Trump Adviser Lied About Not Knowing Atlantic Editor in Group Chat
Here’s photo proof National Security Adviser Mike Waltz was lying about not knowing Jeffrey Goldberg.

Republicans have been caught in yet another lie about the war plans group chat.
After The Atlantic reported Monday that members of Trump’s Cabinet discussed U.S. military plans in a Signal chat that accidentally included The Atlantic’s editor in chief, Jeffrey Goldberg, White House national security adviser Michael Waltz, who is being blamed for adding Goldberg to the group, claimed he has never met the journalist. He’s lying, and there’s a photo to prove it.
“There’s a lot of journalists in this city who have made big names for themselves making up lies about this president,” Waltz told reporters Tuesday. “Whether it’s the Russia hoax or making up lies about Gold Star families, and this one in particular I’ve never met, don’t know, never communicated with, and we are looking into and reviewing how the heck he got into this room,” Waltz said, referring to Goldberg.
“Wouldn’t know him if I bumped into him, if I saw him in a police lineup,” Waltz maintained again in a Fox News interview later that evening.

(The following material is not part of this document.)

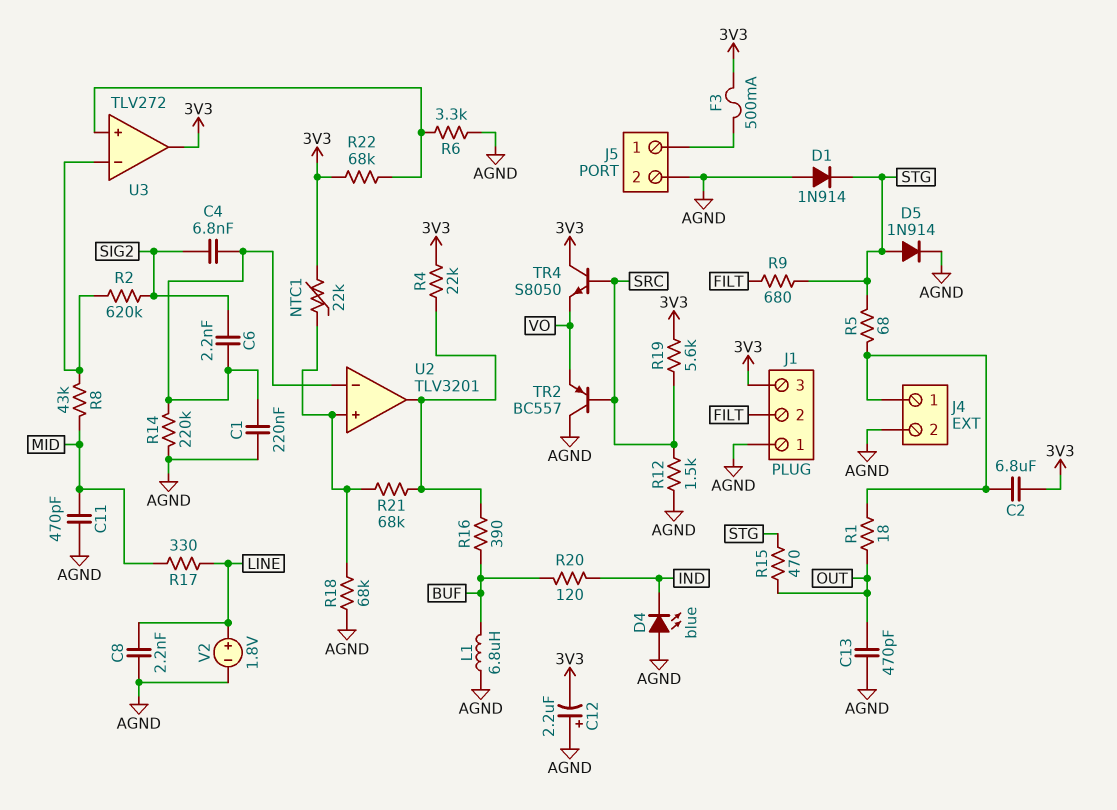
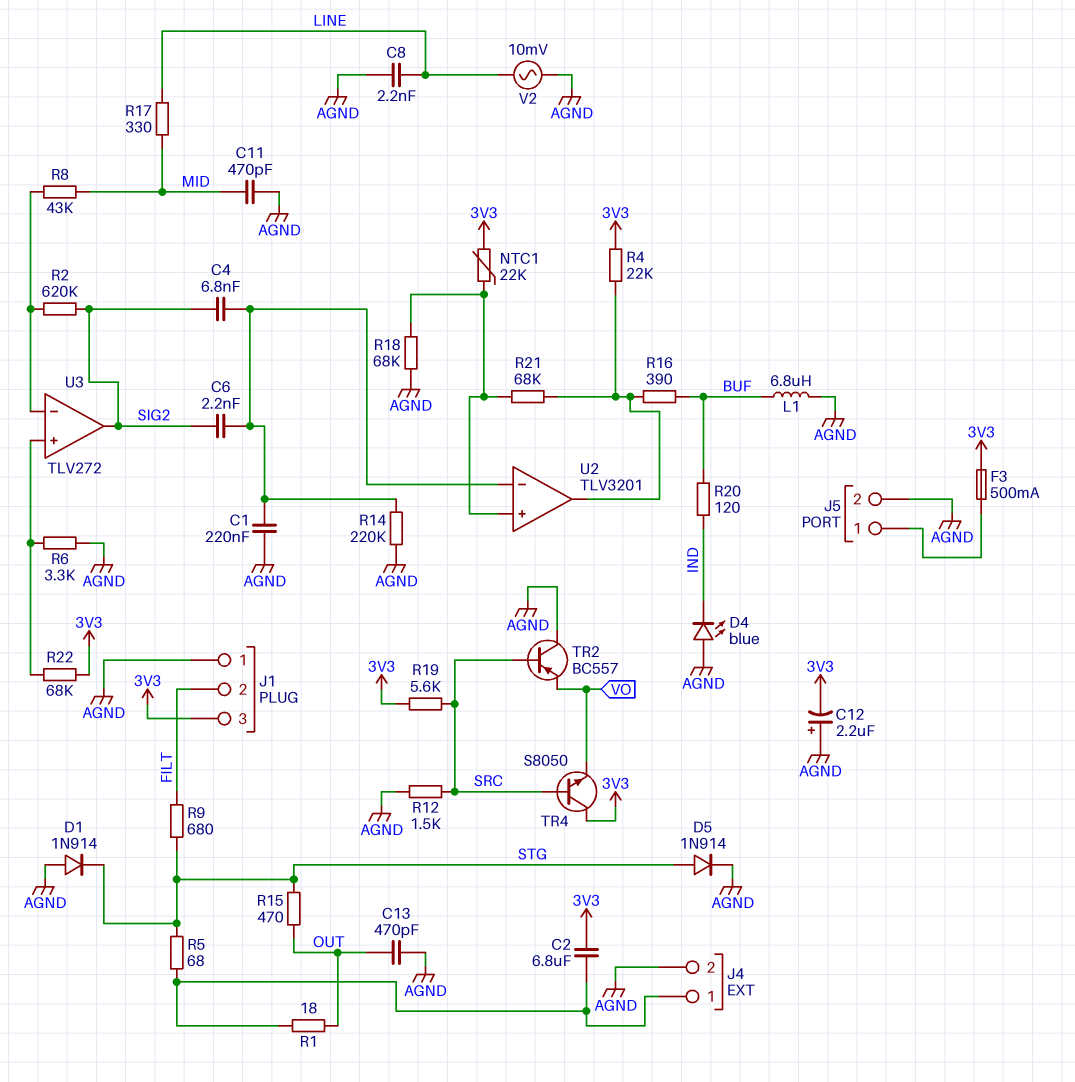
U3 pin out: 3V3 -> SIG2
V2: 1.8V (plus LINE, minus AGND) -> AC 10mV (AGND, LINE)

But Lawfare editor Anna Bower shared an image on X Wednesday of Waltz and Goldberg standing next to each other at an event at the French Embassy in 2021. “The event Waltz attended—a Q&A with a French filmmaker—was moderated by Goldberg,” Bower writes.

In The Atlantic’s original report, Goldberg wrote that he has met Waltz before, though he didn’t specify where. The messages in the chat with Waltz, which also included Vice President JD Vance, Defense Secretary Pete Hegseth, and Director of National Intelligence Tulsi Gabbard, contained sensitive details about the timing of an American airstrike and location of missile strikes against the Houthis in Yemen.
Like Waltz, the rest of the GOP has desperately tried to downplay the incident, spewing a number of lies to smear The Atlantic’s credibility. The White House claimed that no “classified information” or “war plans” were shared in the group chat, despite Hegseth revealing the exact timing of the airstrikes and U.S. aircraft used ahead of time.
It’s a colossal slipup, and Trump’s team is trying to lie its way through it.